Problem statement
Without the images, set down each entry exactly.

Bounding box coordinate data
============
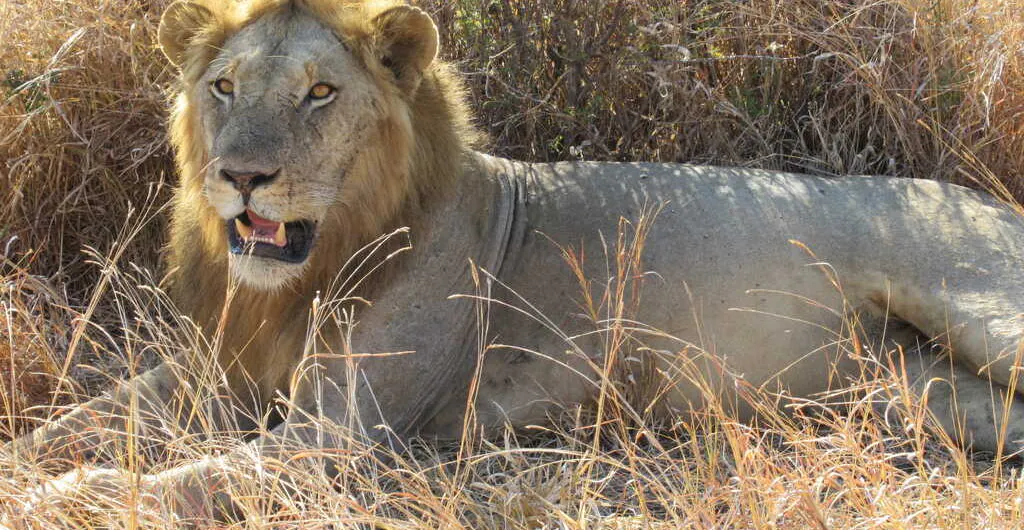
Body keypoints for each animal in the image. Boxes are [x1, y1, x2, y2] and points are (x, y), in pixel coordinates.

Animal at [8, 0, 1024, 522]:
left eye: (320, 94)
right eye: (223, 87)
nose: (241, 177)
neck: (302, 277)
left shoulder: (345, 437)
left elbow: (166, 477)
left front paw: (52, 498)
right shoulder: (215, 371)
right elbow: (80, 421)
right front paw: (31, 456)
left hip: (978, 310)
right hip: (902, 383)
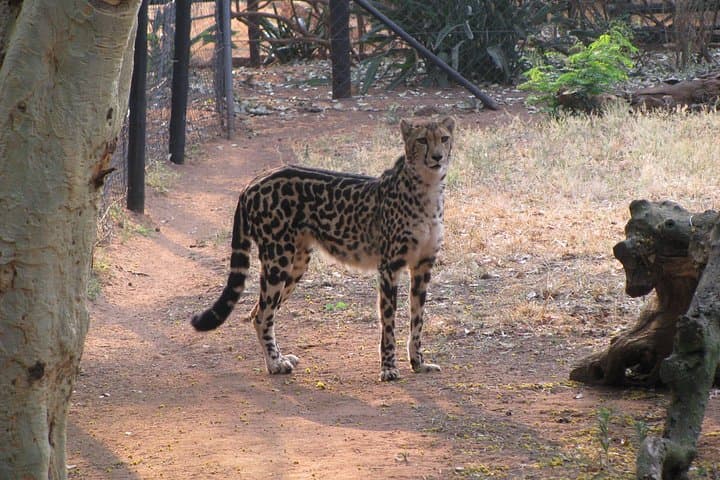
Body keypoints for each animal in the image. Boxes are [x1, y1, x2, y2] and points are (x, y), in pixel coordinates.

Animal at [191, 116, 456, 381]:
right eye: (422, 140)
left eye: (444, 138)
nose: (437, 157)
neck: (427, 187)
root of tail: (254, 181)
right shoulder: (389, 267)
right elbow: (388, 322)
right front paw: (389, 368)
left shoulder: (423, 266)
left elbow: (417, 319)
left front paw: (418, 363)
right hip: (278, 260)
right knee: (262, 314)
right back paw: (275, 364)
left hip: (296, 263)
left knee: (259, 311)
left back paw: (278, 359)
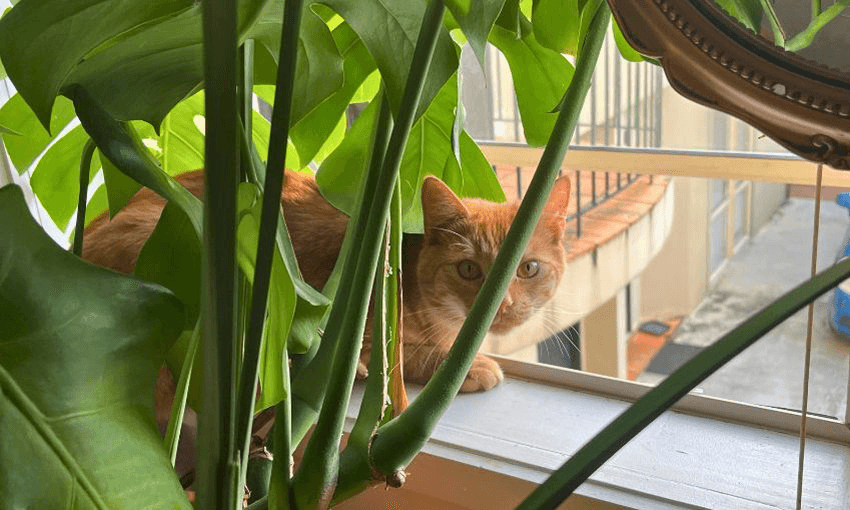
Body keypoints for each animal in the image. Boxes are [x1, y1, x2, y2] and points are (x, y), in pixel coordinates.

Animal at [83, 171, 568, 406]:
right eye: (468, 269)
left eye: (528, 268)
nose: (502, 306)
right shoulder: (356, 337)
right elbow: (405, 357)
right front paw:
============
Reply
Body keypoints for each animal in the image. Boxes are [x1, y1, x2, y2] and points are (x, y), in pixel coordinates.

Animal at [8, 0, 1024, 522]:
left eye: (320, 94)
right eye: (223, 87)
nose: (241, 177)
neck: (302, 277)
left shoulder: (345, 437)
left elbow: (166, 477)
left front paw: (52, 498)
right shoulder: (215, 371)
right elbow: (80, 421)
right front paw: (31, 456)
left hip: (978, 310)
right hip: (902, 383)
Body keypoints for each animal in the image. Boxes are [x1, y1, x2, y2] and points are (x, y), in pixel coordinates.

Animal at [191, 116, 456, 381]:
right eye: (422, 140)
left eye: (444, 138)
nose: (437, 157)
neck: (427, 187)
root of tail: (254, 181)
right shoulder: (389, 267)
right elbow: (388, 322)
right front paw: (389, 368)
left shoulder: (423, 266)
left elbow: (417, 319)
left front paw: (418, 363)
right hip: (278, 260)
right knee: (262, 314)
right back paw: (275, 364)
left hip: (296, 263)
left knee: (259, 311)
left back paw: (278, 359)
Body keypoints for each animal in the image. Boxes are [x1, y1, x2, y2] and points are (x, y), in pixel coordinates.

Animal at [83, 171, 568, 406]:
right eye: (468, 269)
left eye: (528, 268)
nose: (502, 306)
right shoulder: (356, 337)
right elbow: (405, 357)
right front paw:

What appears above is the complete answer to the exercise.